The Sioux are a great example of how in my view economics trumps culture, or in fact creates culture. Everyone thinks of the Sioux today as horse warriors, and yet anyone who thinks about it for a second will realize that the decendents of the Sioux must have been small scale farmers and gatherers for millenia before. Then they get access to this new beast, and in some short centuries their culture changes completely to become that of horsemen. And not only the Sioux but most plains Indians all of a sudden change their cultures because this possible change in economics occured.
Our culture today is very different from that of our predecessors, and what actually changed? The socio-economic situation.
Socio-economic conditions drive culture, not the other way around. And geography is vitally important for the type of economic conditions that can arise.
NO, the hardware is the soci-economic condtions the people live in.
The Sioux are a great example of how in my view economics trumps culture, or in fact creates culture. Everyone thinks of the Sioux today as horse warriors, and yet anyone who thinks about it for a second will realize that the decendents of the Sioux must have been small scale farmers and gatherers for millenia before. Then they get access to this new beast, and in some short centuries their culture changes completely to become that of horsemen.

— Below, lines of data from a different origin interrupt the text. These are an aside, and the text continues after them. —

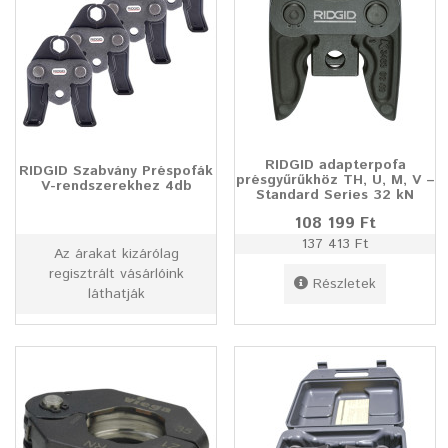
RIDGID adapterpofa
RIDGID Szabvány Préspofák
présgyűrűkhöz TH, U, M, V –
V-rendszerekhez 4db
Standard Series 32 kN
108 199 Ft
137 413 Ft
Az árakat kizárólag
regisztrált vásárlóink
Részletek
láthatják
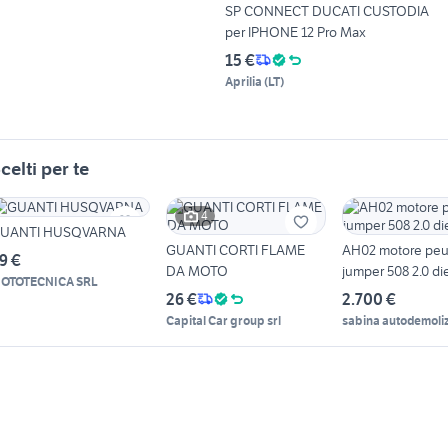
SP CONNECT DUCATI CUSTODIA
per IPHONE 12 Pro Max
15 €
Aprilia
(
LT
)
celti per te
4
UANTI HUSQVARNA
GUANTI CORTI FLAME
AH02 motore pe
9 €
DA MOTO
jumper 508 2.0 di
OTOTECNICA SRL
26 €
2.700 €
Capital Car group srl
sabina autodemoliz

And not only the Sioux but most plains Indians all of a sudden change their cultures because this possible change in economics occured.
Our culture today is very different from that of our predecessors, and what actually changed? The socio-economic situation.
Socio-economic conditions drive culture, not the other way around. And geography is vitally important for the type of economic conditions that can arise.
Hmm, go back far enough and you find their ancestors ate the horses for food, thus wiping them out.
The horses on the steppes of Russia were small too, originally, hence the need for carts and later chariots. The difference being that one group saw them as food, the other as potential. The horses were bred larger and larger so that by the time of the Romans, they are no longer used for pulling chariots in battle, but are rather ridden as calvary.
The indians saw someone else use them as transportation and did recognize their utility at that point. But before that, they saw them as food. Big difference.
So, you're wrong again. I cannot think of the people on the steppes, those that tamed the horse and invented the cart and chariot, were any better off then the Amerindians. Your argument fails again.
It's no different then Europeans utilizing dogs to aid them in their hunting, while in Asia and the Americas, they were utilized for food. Dogs were used for hunting long before guns made their appearance. It was the Romans introduced the Spaniel to England. The Afghan hound has been used in the Caucasus for hunting for perhaps 5,000 years- as has the Saluki in the Middle East. Both breeds came into being at roughly the same time period, though people do argue over which came first. In any case, they are considered the oldest breeds on the planet, and they are hunting dogs.